§ **Stored data entries**:
= = = = = = =

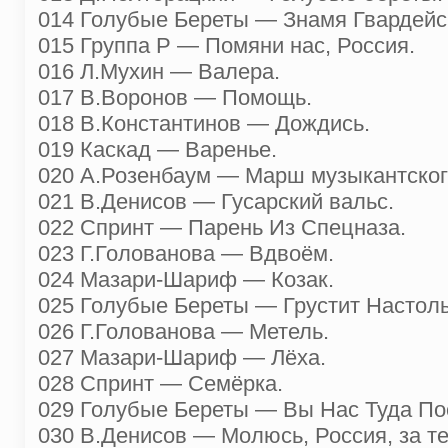
014 Голубые Береты — Знамя Гвардейс
015 Группа Р — Помяни нас, Россия.
016 Л.Мухин — Валера.
017 В.Воронов — Помощь.
018 В.Константинов — Дождись.
019 Каскад — Варенье.
020 А.Розенбаум — Марш музыкантског
021 В.Денисов — Гусарский вальс.
022 Спринт — Парень Из Спецназа.
023 Г.Голованова — Вдвоём.
024 Мазари-Шариф — Козак.
025 Голубые Береты — Грустит Настол
026 Г.Голованова — Метель.
027 Мазари-Шариф — Лёха.
028 Спринт — Семёрка.
029 Голубые Береты — Вы Нас Туда По
030 В.Денисов — Молюсь, Россия, за те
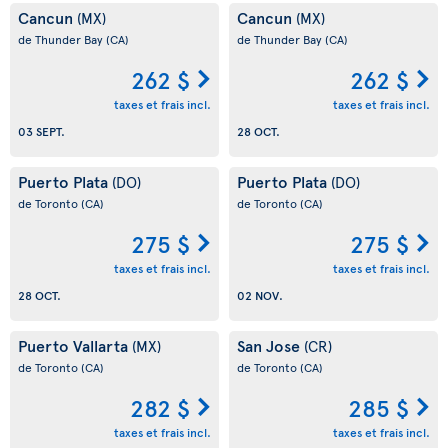
Cancun
Cancun
(MX)
(MX)
de Thunder Bay
(CA)
de Thunder Bay
(CA)
262 $
262 $
taxes et frais incl.
taxes et frais incl.
03 SEPT.
28 OCT.
Puerto Plata
Puerto Plata
(DO)
(DO)
de Toronto
(CA)
de Toronto
(CA)
275 $
275 $
taxes et frais incl.
taxes et frais incl.
28 OCT.
02 NOV.
Puerto Vallarta
San Jose
(MX)
(CR)
de Toronto
(CA)
de Toronto
(CA)
282 $
285 $
taxes et frais incl.
taxes et frais incl.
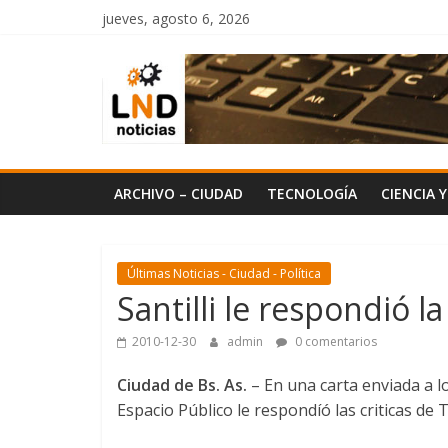
Saltar
jueves, agosto 6, 2026
al
LND
contenido
Noticias
ARCHIVO – CIUDAD
TECNOLOGÍA
CIENCIA 
Últimas Noticias - Ciudad - Política
Santilli le respondió l
2010-12-30
admin
0 comentarios
Ciudad de Bs. As.
– En una carta enviada a 
Espacio Público le respondíó las criticas de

= = = = = = =

§ **ACTION ITEM**:
No pictures belong in the copy; output every record exactly.

§ **ANSWER SPACE**:
014 Голубые Береты — Знамя Гвардейс
015 Группа Р — Помяни нас, Россия.
016 Л.Мухин — Валера.
017 В.Воронов — Помощь.
018 В.Константинов — Дождись.
019 Каскад — Варенье.
020 А.Розенбаум — Марш музыкантског
021 В.Денисов — Гусарский вальс.
022 Спринт — Парень Из Спецназа.
023 Г.Голованова — Вдвоём.
024 Мазари-Шариф — Козак.
025 Голубые Береты — Грустит Настол
026 Г.Голованова — Метель.
027 Мазари-Шариф — Лёха.
028 Спринт — Семёрка.
029 Голубые Береты — Вы Нас Туда По
030 В.Денисов — Молюсь, Россия, за те
Cancun
Cancun
(MX)
(MX)
de Thunder Bay
(CA)
de Thunder Bay
(CA)
262 $
262 $
taxes et frais incl.
taxes et frais incl.
03 SEPT.
28 OCT.
Puerto Plata
Puerto Plata
(DO)
(DO)
de Toronto
(CA)
de Toronto
(CA)
275 $
275 $
taxes et frais incl.
taxes et frais incl.
28 OCT.
02 NOV.
Puerto Vallarta
San Jose
(MX)
(CR)
de Toronto
(CA)
de Toronto
(CA)
282 $
285 $
taxes et frais incl.
taxes et frais incl.
Saltar
jueves, agosto 6, 2026
al
LND
contenido
Noticias
ARCHIVO – CIUDAD
TECNOLOGÍA
CIENCIA 
Últimas Noticias - Ciudad - Política
Santilli le respondió l
2010-12-30
admin
0 comentarios
Ciudad de Bs. As.
– En una carta enviada a 
Espacio Público le respondíó las criticas de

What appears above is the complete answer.